Some people have formed smaller associations specifically to try to stem speculation and have increased participation and control.
Micha also explained that a housing co-operative can have two shares; one smaller, one bigger. The bigger share is in the Association and the smaller share is in the local coop to stop them selling your property.
A form of controlled gentrification is underway too whereby the Government will buy a run-down property that needs attention and sell it to someone for less on the agreement that they will live in it for at least ten years and commit to fixing the building.
Micha is also part of a network in the northern regions that organises an annual conference for about two hundred people in the sector. This year’s conference is to cover a range of specific housing sectors under the theme of ‘Radical and Normal’.
It would seem that “Radical” is being equated in some quarters as “unrealistic” and projects are being dismissed on that basis. We had a discussion about how the term ‘radical’ needs to be fully interrogated to drill down to whatever is the actual problem that the initiative is trying to address so that ‘radical’ projects can be assessed for their potential effectiveness not just on the basis of their perceived ‘realism’ or lack of.
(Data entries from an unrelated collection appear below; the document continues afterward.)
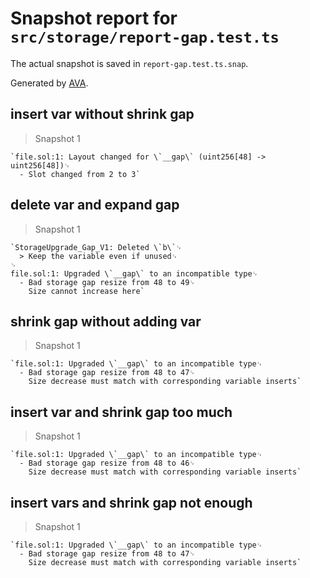# Snapshot report for `src/storage/report-gap.test.ts`

The actual snapshot is saved in `report-gap.test.ts.snap`.

Generated by [AVA](https://avajs.dev).

## insert var without shrink gap

> Snapshot 1

    `file.sol:1: Layout changed for \`__gap\` (uint256[48] -> uint256[48])␊
      - Slot changed from 2 to 3`

## delete var and expand gap

> Snapshot 1

    `StorageUpgrade_Gap_V1: Deleted \`b\`␊
      > Keep the variable even if unused␊
    ␊
    file.sol:1: Upgraded \`__gap\` to an incompatible type␊
      - Bad storage gap resize from 48 to 49␊
        Size cannot increase here`

## shrink gap without adding var

> Snapshot 1

    `file.sol:1: Upgraded \`__gap\` to an incompatible type␊
      - Bad storage gap resize from 48 to 47␊
        Size decrease must match with corresponding variable inserts`

## insert var and shrink gap too much

> Snapshot 1

    `file.sol:1: Upgraded \`__gap\` to an incompatible type␊
      - Bad storage gap resize from 48 to 46␊
        Size decrease must match with corresponding variable inserts`

## insert vars and shrink gap not enough

> Snapshot 1

    `file.sol:1: Upgraded \`__gap\` to an incompatible type␊
      - Bad storage gap resize from 48 to 47␊
        Size decrease must match with corresponding variable inserts`
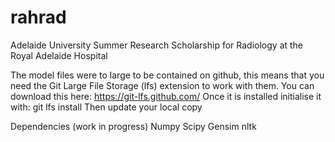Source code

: # rahrad
Adelaide University Summer Research Scholarship for Radiology at the Royal Adelaide Hospital

The model files were to large to be contained on github, this means that you need the Git Large File Storage (lfs) extension to work with them.
You can download this here:
https://git-lfs.github.com/
Once it is installed initialise it with:
git lfs install
Then update your local copy

Dependencies (work in progress)
Numpy
Scipy
Gensim
nltk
Radical means to get to the root of the problem.
Although co-housing is really based on the model of traditional village life, with an extra element of intentionality thrown in to respond to the mounting plethora of crises in human societies worldwide, it is, in that sense, radical.
It is also scale-able, viable, socially affordable, sensible, rewarding and urgent.
After this meeting it was time for some dinner so a delightful visit into central Bochum was in order.